O que fazer:
• a. Transcreva literalmente o trecho do texto sobre liberdade de expressão que começa em "Não sei se vocês" e termina em "psicológicas, sociais, políticas.".
• b. Responda às perguntas abaixo com base no texto sobre liberdade de expressão:
(i) Sobre que tema o texto diz ter sido escrito na semana passada?
(ii) Que questão voltou aos holofotes com o voto de Rosa Weber no STF?
(iii) Quais veículos o texto cita como exemplos da "grande mídia"?

Rosa Weber, em foto de 13 de setembro de 2023.| Foto: Rosinei Coutinho/SCO/STF

Semana passada escrevi sobre liberdade de crítica, espécie que anda se tornando rara, em vias de entrar em processo de extinção. É cada vez mais difícil criticar a atuação de políticos ou do Judiciário (como bem lembrou um leitor, “experimente criticar o Alexandre de Moraes para ver”), que tratam as críticas legítimas como se fossem ofensas pessoais. Mas para além das figuras públicas avessas a críticas, temos outro fenômeno nas terras brasileiras que também limita a liberdade de expressão, talvez de uma maneira mais sutil, mas que interfere diretamente naquilo que ouvimos, falamos ou mesmo pensamos.

Não sei se vocês já notaram, mas há alguns assuntos que são praticamente “proibidos” – não porque não se possa falar efetivamente deles, mas porque têm pouca visibilidade dentro da maior parte da “grande mídia” – jornais, revistas, televisão etc. Tomemos por exemplo a questão do aborto, que voltou aos holofotes com o voto de Rosa Weber no STF. Um tema tão complexo como esse certamente envolve múltimos nuances, perspectivas, pontos de vista, implicações morais, éticas, religiosas, psicológicas, sociais, políticas.

Entradas de um conjunto de dados
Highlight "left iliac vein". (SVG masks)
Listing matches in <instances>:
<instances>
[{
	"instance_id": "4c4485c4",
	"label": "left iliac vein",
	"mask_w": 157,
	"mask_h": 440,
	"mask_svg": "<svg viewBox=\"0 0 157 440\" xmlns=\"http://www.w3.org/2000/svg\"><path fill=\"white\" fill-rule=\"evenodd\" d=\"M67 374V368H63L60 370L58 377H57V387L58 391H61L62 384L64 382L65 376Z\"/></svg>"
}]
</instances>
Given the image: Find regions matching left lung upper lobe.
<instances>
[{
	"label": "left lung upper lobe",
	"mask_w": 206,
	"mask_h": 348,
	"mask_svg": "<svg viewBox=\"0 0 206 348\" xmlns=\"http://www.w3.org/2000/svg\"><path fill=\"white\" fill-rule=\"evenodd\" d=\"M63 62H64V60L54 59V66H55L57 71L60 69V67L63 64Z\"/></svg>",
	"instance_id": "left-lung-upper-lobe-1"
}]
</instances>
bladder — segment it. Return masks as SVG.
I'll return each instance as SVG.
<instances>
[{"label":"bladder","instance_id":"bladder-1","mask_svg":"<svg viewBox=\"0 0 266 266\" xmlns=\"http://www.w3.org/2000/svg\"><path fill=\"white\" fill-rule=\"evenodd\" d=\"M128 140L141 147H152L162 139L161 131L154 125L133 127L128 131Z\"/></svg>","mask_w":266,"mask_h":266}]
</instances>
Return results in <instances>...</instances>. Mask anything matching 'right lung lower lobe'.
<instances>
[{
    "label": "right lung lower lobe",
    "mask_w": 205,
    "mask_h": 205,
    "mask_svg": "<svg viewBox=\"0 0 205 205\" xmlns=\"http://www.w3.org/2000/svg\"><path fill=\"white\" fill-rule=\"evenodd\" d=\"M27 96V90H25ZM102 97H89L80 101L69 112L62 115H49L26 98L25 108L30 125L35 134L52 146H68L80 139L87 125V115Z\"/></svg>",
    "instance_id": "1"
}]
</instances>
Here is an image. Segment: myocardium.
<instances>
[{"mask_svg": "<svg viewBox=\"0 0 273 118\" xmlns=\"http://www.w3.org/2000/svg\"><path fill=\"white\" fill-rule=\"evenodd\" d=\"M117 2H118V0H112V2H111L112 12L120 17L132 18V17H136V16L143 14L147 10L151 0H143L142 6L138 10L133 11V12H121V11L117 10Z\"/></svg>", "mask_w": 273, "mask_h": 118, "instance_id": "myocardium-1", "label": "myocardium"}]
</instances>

Respostas esperadas:
• a.
Não sei se vocês já notaram, mas há alguns assuntos que são praticamente “proibidos” – não porque não se possa falar efetivamente deles, mas porque têm pouca visibilidade dentro da maior parte da “grande mídia” – jornais, revistas, televisão etc. Tomemos por exemplo a questão do aborto, que voltou aos holofotes com o voto de Rosa Weber no STF. Um tema tão complexo como esse certamente envolve múltimos nuances, perspectivas, pontos de vista, implicações morais, éticas, religiosas, psicológicas, sociais, políticas.

• b.
(i) Sobre liberdade de crítica.
(ii) A questão do aborto.
(iii) Jornais, revistas e televisão.